Amador Guallar aterrizó en Afganistán en 2008, con un precario contrato en una empresa de producción audiovisual local de dudosa reputación; el número de víctimas es necesaria para emprender la aventura, sin duda, arrastrado por el pelo, para convertirse en un corresponsal de guerra, y hacerlo directamente sobre el suelo.
Acabó viviendo casi diez años. Ha viajado y vivido con tropas, diseñado operaciones de propaganda de los militares de la OTAN y de las campañas para las naciones unidas, ha visitado los campos sembrados con minas de tierra, y sufrió, y muy cerca de varios ataques.
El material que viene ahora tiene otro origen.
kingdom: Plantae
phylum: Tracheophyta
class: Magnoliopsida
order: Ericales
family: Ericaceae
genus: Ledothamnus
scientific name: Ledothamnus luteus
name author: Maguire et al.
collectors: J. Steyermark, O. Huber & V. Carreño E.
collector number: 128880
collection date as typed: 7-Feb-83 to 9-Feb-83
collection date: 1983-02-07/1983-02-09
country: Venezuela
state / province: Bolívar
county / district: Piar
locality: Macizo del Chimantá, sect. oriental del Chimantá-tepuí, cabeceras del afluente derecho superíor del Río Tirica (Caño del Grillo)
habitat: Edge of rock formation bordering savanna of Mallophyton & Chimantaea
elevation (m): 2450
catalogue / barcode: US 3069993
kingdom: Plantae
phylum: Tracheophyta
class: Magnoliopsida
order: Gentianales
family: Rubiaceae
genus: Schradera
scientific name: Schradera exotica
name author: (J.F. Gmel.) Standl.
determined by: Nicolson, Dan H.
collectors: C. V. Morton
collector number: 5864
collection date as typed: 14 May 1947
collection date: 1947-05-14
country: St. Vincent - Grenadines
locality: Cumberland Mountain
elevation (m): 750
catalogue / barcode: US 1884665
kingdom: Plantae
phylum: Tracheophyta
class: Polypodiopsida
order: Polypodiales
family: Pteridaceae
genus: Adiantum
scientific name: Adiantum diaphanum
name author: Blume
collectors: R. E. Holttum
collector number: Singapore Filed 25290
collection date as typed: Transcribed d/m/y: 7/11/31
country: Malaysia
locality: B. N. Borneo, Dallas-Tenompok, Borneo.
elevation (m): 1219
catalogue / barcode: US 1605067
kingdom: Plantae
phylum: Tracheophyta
Una experiencia destilada en esta columna en la primera persona, sobre la vida en una democracia más cercana a la flash de luz constante, se dobla por los ataques terroristas, las desigualdades sociales, y la violencia extrema contra las mujeres y el éxodo de los jóvenes enfermos del conflicto.
Pero esto no es sólo un testigo de la guerra. También es una inmersión en un país que está fuera del margen de la historia, en sus paisajes de leyenda de los mundos ocultos que han florecido en el aislamiento, en sus joyas arqueológicas olvidado y habitadas por los mujaidines se convirtió en un asceta. Debido a que Afganistán no es sólo un país, es también un estado de la mente. Y este libro lo demuestra.